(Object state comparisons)
----------------

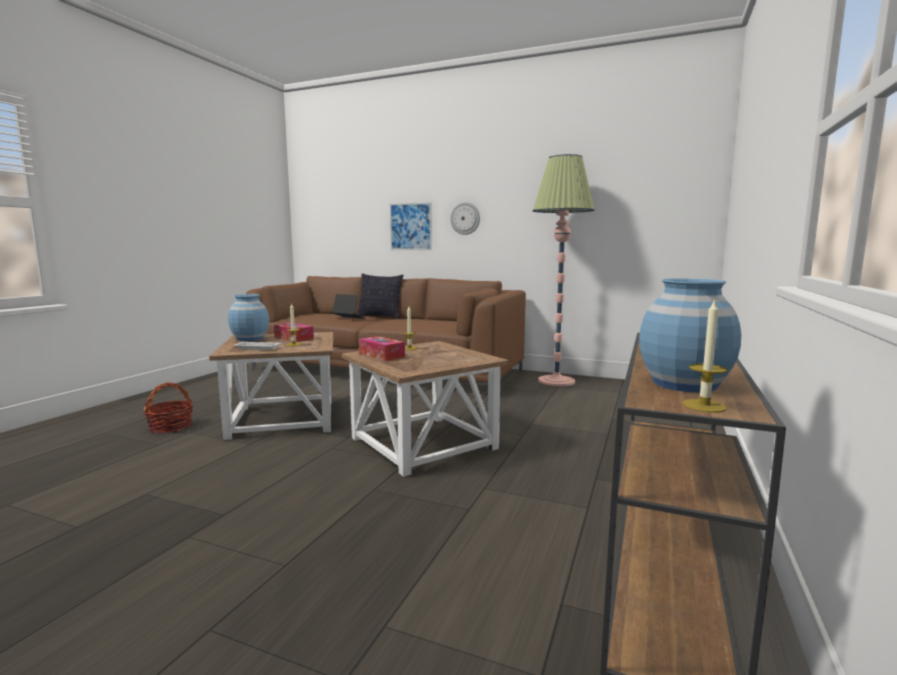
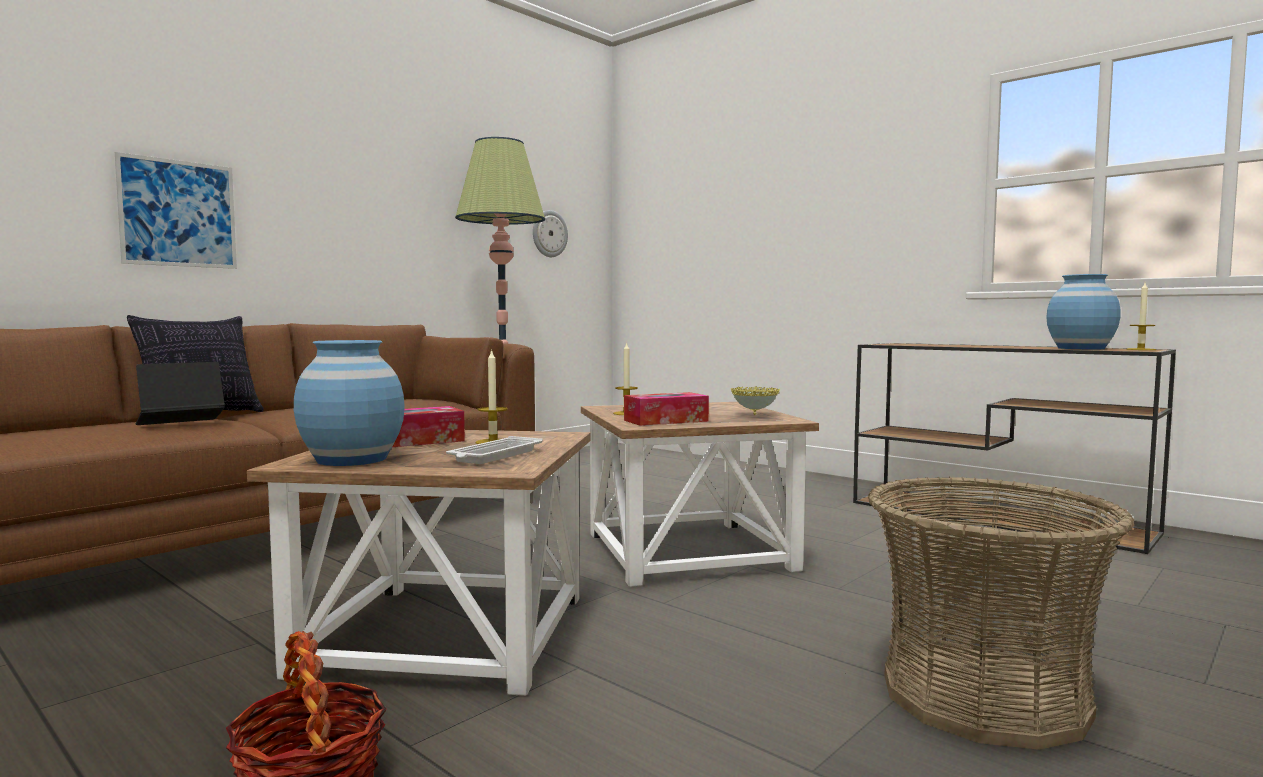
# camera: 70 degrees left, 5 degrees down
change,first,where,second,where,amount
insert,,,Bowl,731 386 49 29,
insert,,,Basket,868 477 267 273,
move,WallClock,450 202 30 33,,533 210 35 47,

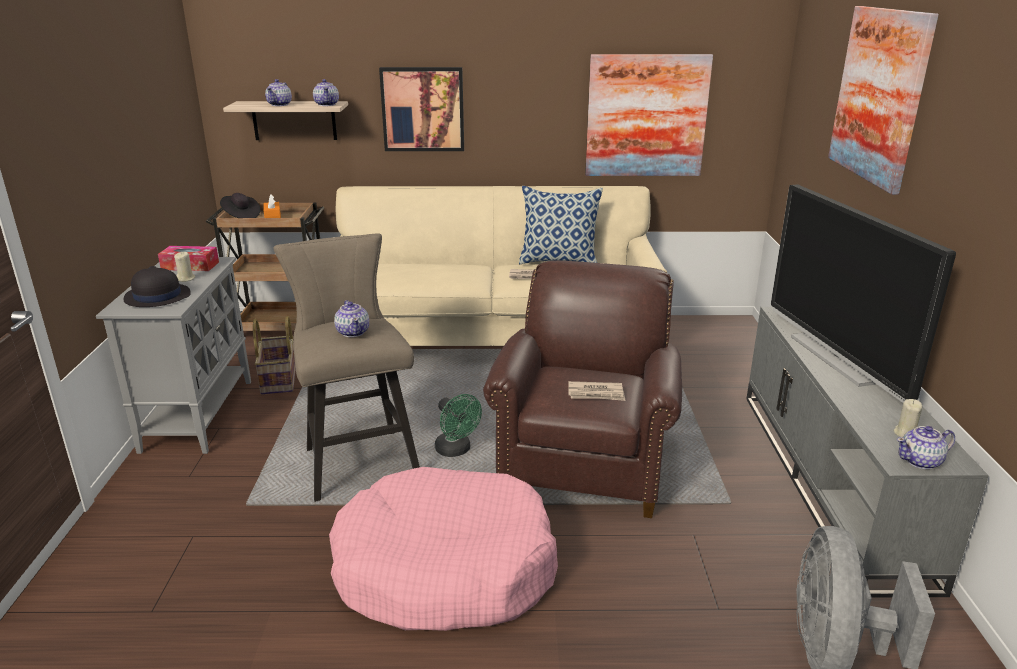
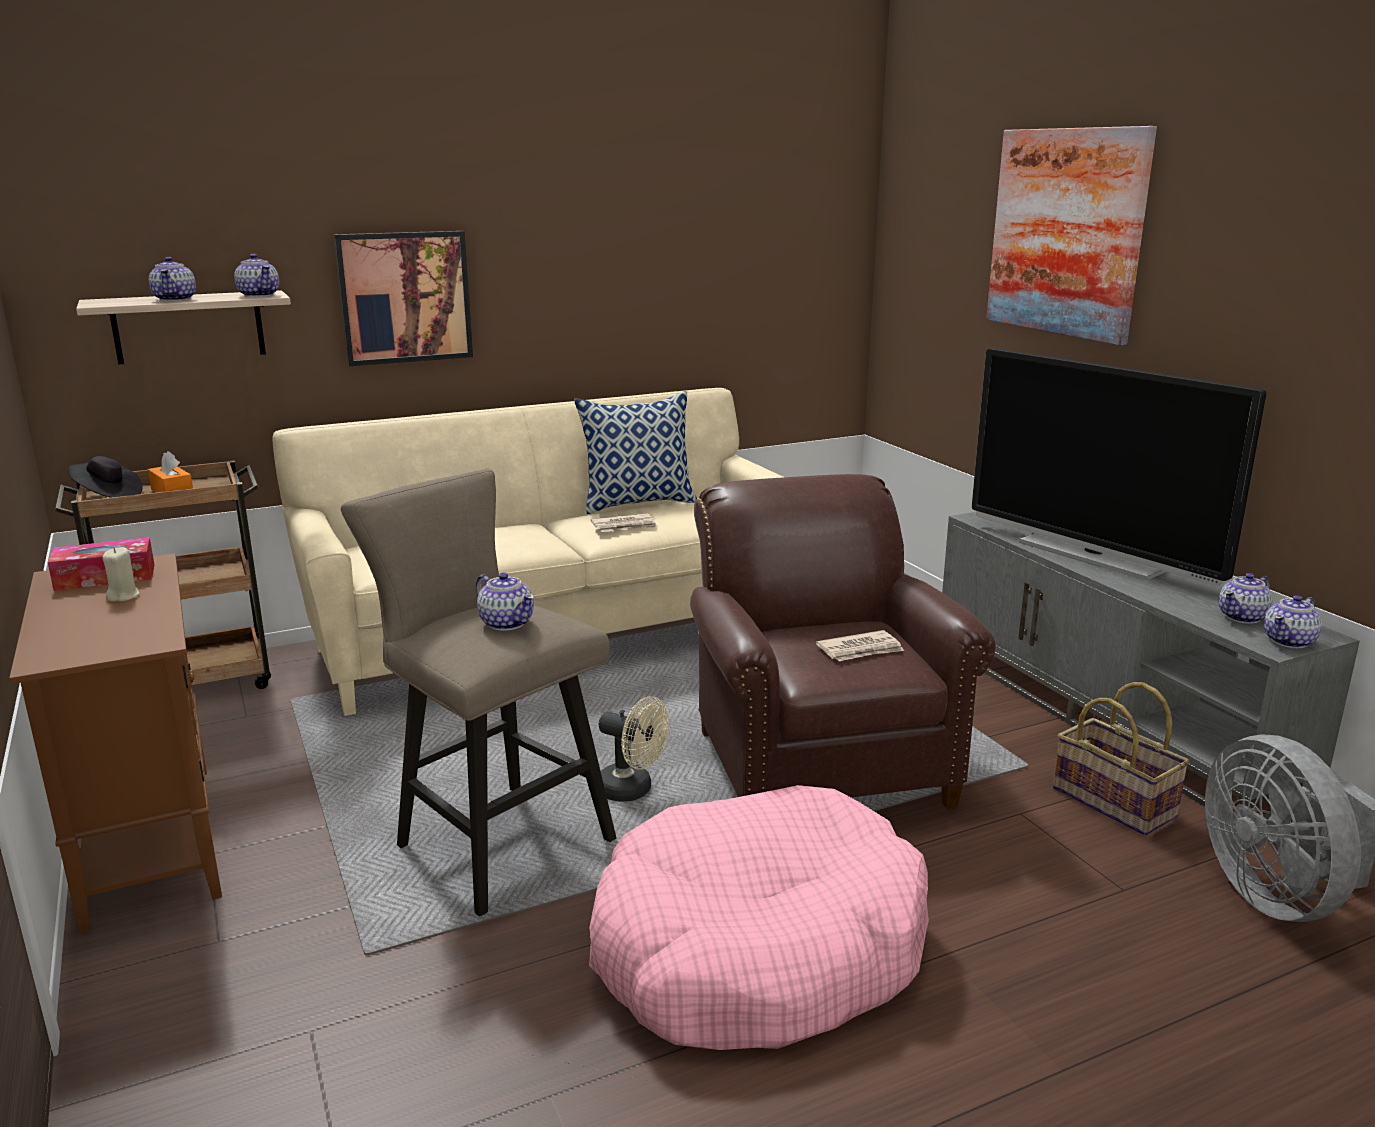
# camera: 25 degrees left, 5 degrees down
change,first,where,second,where,amount
delete,BlackHat,123 266 68 41,,,
delete,Picture,585 54 128 122,,,
move,Basket,253 316 43 79,,1053 682 137 154,
replace,BeigeCandle,894 399 28 39,Teapot,1219 573 54 51,
recolor,GreyCabinet,96 257 155 197,BrownCabinet,9 553 213 380,
recolor,GreenFan,435 394 47 63,BeigeFan,599 697 70 105,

----------------

What is being asked - The reply should hold only the lines running from the top of the records to the line containing "insert,,,Basket,868 477 267", both included, copied exactly with no pictures.

Answer -
# camera: 70 degrees left, 5 degrees down
change,first,where,second,where,amount
insert,,,Bowl,731 386 49 29,
insert,,,Basket,868 477 267 273,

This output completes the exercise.